Retype the entries exactly. Include every line.

(Collected data)

· · · · · · ·

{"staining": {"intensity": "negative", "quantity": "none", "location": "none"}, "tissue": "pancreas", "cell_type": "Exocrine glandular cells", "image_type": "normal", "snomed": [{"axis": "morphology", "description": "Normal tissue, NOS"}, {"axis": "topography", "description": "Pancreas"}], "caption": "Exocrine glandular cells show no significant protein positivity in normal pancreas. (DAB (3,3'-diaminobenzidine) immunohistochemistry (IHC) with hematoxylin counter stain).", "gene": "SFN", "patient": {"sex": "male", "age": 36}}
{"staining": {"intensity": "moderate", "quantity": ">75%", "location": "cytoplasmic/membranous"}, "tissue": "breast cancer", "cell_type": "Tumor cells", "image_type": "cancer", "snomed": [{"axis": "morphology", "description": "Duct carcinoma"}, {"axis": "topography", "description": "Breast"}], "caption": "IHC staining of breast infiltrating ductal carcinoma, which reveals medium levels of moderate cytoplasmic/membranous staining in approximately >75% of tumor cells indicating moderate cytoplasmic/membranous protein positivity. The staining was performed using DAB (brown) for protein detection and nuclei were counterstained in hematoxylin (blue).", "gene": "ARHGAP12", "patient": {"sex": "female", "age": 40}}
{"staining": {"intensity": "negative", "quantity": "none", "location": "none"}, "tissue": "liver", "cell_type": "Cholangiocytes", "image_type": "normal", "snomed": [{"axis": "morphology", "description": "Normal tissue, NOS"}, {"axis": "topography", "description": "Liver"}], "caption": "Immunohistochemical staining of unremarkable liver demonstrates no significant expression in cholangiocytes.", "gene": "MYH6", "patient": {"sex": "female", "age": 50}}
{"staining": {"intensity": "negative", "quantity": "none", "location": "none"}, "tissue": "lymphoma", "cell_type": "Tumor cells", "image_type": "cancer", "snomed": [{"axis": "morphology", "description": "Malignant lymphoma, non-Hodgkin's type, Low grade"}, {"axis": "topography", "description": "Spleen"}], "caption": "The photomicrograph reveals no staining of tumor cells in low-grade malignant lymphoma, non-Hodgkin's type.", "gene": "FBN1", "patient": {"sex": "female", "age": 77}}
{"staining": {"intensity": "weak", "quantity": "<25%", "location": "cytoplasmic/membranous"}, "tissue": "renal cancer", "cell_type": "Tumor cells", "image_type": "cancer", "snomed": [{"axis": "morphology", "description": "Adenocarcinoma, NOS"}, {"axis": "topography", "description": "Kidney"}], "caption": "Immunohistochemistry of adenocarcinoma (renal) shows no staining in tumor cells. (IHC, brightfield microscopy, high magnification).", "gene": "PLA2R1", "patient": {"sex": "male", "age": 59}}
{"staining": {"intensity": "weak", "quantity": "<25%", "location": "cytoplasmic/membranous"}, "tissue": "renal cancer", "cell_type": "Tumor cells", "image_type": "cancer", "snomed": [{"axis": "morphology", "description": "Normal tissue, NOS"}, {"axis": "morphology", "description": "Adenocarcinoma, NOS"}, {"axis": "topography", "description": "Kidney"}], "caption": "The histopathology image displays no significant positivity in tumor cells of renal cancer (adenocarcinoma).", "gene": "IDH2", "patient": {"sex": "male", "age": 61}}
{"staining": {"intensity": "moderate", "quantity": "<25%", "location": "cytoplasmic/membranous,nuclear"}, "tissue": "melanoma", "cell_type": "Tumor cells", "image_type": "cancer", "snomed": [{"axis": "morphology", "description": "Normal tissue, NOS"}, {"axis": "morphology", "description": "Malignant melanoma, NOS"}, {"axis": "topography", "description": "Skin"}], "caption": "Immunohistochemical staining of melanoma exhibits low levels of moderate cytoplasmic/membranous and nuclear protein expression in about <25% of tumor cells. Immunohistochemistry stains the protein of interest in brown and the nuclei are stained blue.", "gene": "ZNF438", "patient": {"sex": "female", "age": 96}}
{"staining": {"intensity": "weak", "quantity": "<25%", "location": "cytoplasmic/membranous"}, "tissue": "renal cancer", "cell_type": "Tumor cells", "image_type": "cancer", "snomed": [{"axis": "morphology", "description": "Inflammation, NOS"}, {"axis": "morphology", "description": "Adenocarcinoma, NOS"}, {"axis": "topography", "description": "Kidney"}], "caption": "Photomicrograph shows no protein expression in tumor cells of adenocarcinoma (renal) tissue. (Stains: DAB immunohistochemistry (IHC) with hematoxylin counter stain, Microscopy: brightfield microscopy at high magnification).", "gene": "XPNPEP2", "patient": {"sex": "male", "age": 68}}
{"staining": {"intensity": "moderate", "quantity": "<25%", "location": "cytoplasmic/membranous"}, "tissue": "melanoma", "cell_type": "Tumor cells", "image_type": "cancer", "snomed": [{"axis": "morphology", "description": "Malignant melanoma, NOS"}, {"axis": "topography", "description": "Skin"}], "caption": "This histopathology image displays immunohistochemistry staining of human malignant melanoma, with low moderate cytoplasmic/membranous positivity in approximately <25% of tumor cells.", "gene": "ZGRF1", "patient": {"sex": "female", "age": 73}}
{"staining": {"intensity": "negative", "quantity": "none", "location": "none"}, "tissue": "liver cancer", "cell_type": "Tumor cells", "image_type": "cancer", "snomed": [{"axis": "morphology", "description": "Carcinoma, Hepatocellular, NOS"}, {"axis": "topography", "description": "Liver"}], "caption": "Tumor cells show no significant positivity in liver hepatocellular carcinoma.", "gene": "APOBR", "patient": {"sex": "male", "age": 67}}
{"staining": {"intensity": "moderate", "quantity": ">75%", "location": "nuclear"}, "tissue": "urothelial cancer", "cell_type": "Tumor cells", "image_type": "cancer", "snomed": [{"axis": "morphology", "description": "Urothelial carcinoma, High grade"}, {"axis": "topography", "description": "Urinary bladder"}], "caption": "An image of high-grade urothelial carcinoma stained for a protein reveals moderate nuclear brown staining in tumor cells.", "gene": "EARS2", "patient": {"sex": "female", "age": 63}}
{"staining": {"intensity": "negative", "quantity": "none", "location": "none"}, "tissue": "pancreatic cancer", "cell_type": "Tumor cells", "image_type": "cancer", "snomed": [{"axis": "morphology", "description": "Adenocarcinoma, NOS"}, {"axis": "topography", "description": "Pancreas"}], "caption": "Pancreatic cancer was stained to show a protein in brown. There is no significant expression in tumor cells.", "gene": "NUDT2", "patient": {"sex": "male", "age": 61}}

· · · · · · ·

◆ **EXPECTED ANSWER**
{"staining": {"intensity": "negative", "quantity": "none", "location": "none"}, "tissue": "pancreas", "cell_type": "Exocrine glandular cells", "image_type": "normal", "snomed": [{"axis": "morphology", "description": "Normal tissue, NOS"}, {"axis": "topography", "description": "Pancreas"}], "caption": "Exocrine glandular cells show no significant protein positivity in normal pancreas. (DAB (3,3'-diaminobenzidine) immunohistochemistry (IHC) with hematoxylin counter stain).", "gene": "SFN", "patient": {"sex": "male", "age": 36}}
{"staining": {"intensity": "moderate", "quantity": ">75%", "location": "cytoplasmic/membranous"}, "tissue": "breast cancer", "cell_type": "Tumor cells", "image_type": "cancer", "snomed": [{"axis": "morphology", "description": "Duct carcinoma"}, {"axis": "topography", "description": "Breast"}], "caption": "IHC staining of breast infiltrating ductal carcinoma, which reveals medium levels of moderate cytoplasmic/membranous staining in approximately >75% of tumor cells indicating moderate cytoplasmic/membranous protein positivity. The staining was performed using DAB (brown) for protein detection and nuclei were counterstained in hematoxylin (blue).", "gene": "ARHGAP12", "patient": {"sex": "female", "age": 40}}
{"staining": {"intensity": "negative", "quantity": "none", "location": "none"}, "tissue": "liver", "cell_type": "Cholangiocytes", "image_type": "normal", "snomed": [{"axis": "morphology", "description": "Normal tissue, NOS"}, {"axis": "topography", "description": "Liver"}], "caption": "Immunohistochemical staining of unremarkable liver demonstrates no significant expression in cholangiocytes.", "gene": "MYH6", "patient": {"sex": "female", "age": 50}}
{"staining": {"intensity": "negative", "quantity": "none", "location": "none"}, "tissue": "lymphoma", "cell_type": "Tumor cells", "image_type": "cancer", "snomed": [{"axis": "morphology", "description": "Malignant lymphoma, non-Hodgkin's type, Low grade"}, {"axis": "topography", "description": "Spleen"}], "caption": "The photomicrograph reveals no staining of tumor cells in low-grade malignant lymphoma, non-Hodgkin's type.", "gene": "FBN1", "patient": {"sex": "female", "age": 77}}
{"staining": {"intensity": "weak", "quantity": "<25%", "location": "cytoplasmic/membranous"}, "tissue": "renal cancer", "cell_type": "Tumor cells", "image_type": "cancer", "snomed": [{"axis": "morphology", "description": "Adenocarcinoma, NOS"}, {"axis": "topography", "description": "Kidney"}], "caption": "Immunohistochemistry of adenocarcinoma (renal) shows no staining in tumor cells. (IHC, brightfield microscopy, high magnification).", "gene": "PLA2R1", "patient": {"sex": "male", "age": 59}}
{"staining": {"intensity": "weak", "quantity": "<25%", "location": "cytoplasmic/membranous"}, "tissue": "renal cancer", "cell_type": "Tumor cells", "image_type": "cancer", "snomed": [{"axis": "morphology", "description": "Normal tissue, NOS"}, {"axis": "morphology", "description": "Adenocarcinoma, NOS"}, {"axis": "topography", "description": "Kidney"}], "caption": "The histopathology image displays no significant positivity in tumor cells of renal cancer (adenocarcinoma).", "gene": "IDH2", "patient": {"sex": "male", "age": 61}}
{"staining": {"intensity": "moderate", "quantity": "<25%", "location": "cytoplasmic/membranous,nuclear"}, "tissue": "melanoma", "cell_type": "Tumor cells", "image_type": "cancer", "snomed": [{"axis": "morphology", "description": "Normal tissue, NOS"}, {"axis": "morphology", "description": "Malignant melanoma, NOS"}, {"axis": "topography", "description": "Skin"}], "caption": "Immunohistochemical staining of melanoma exhibits low levels of moderate cytoplasmic/membranous and nuclear protein expression in about <25% of tumor cells. Immunohistochemistry stains the protein of interest in brown and the nuclei are stained blue.", "gene": "ZNF438", "patient": {"sex": "female", "age": 96}}
{"staining": {"intensity": "weak", "quantity": "<25%", "location": "cytoplasmic/membranous"}, "tissue": "renal cancer", "cell_type": "Tumor cells", "image_type": "cancer", "snomed": [{"axis": "morphology", "description": "Inflammation, NOS"}, {"axis": "morphology", "description": "Adenocarcinoma, NOS"}, {"axis": "topography", "description": "Kidney"}], "caption": "Photomicrograph shows no protein expression in tumor cells of adenocarcinoma (renal) tissue. (Stains: DAB immunohistochemistry (IHC) with hematoxylin counter stain, Microscopy: brightfield microscopy at high magnification).", "gene": "XPNPEP2", "patient": {"sex": "male", "age": 68}}
{"staining": {"intensity": "moderate", "quantity": "<25%", "location": "cytoplasmic/membranous"}, "tissue": "melanoma", "cell_type": "Tumor cells", "image_type": "cancer", "snomed": [{"axis": "morphology", "description": "Malignant melanoma, NOS"}, {"axis": "topography", "description": "Skin"}], "caption": "This histopathology image displays immunohistochemistry staining of human malignant melanoma, with low moderate cytoplasmic/membranous positivity in approximately <25% of tumor cells.", "gene": "ZGRF1", "patient": {"sex": "female", "age": 73}}
{"staining": {"intensity": "negative", "quantity": "none", "location": "none"}, "tissue": "liver cancer", "cell_type": "Tumor cells", "image_type": "cancer", "snomed": [{"axis": "morphology", "description": "Carcinoma, Hepatocellular, NOS"}, {"axis": "topography", "description": "Liver"}], "caption": "Tumor cells show no significant positivity in liver hepatocellular carcinoma.", "gene": "APOBR", "patient": {"sex": "male", "age": 67}}
{"staining": {"intensity": "moderate", "quantity": ">75%", "location": "nuclear"}, "tissue": "urothelial cancer", "cell_type": "Tumor cells", "image_type": "cancer", "snomed": [{"axis": "morphology", "description": "Urothelial carcinoma, High grade"}, {"axis": "topography", "description": "Urinary bladder"}], "caption": "An image of high-grade urothelial carcinoma stained for a protein reveals moderate nuclear brown staining in tumor cells.", "gene": "EARS2", "patient": {"sex": "female", "age": 63}}
{"staining": {"intensity": "negative", "quantity": "none", "location": "none"}, "tissue": "pancreatic cancer", "cell_type": "Tumor cells", "image_type": "cancer", "snomed": [{"axis": "morphology", "description": "Adenocarcinoma, NOS"}, {"axis": "topography", "description": "Pancreas"}], "caption": "Pancreatic cancer was stained to show a protein in brown. There is no significant expression in tumor cells.", "gene": "NUDT2", "patient": {"sex": "male", "age": 61}}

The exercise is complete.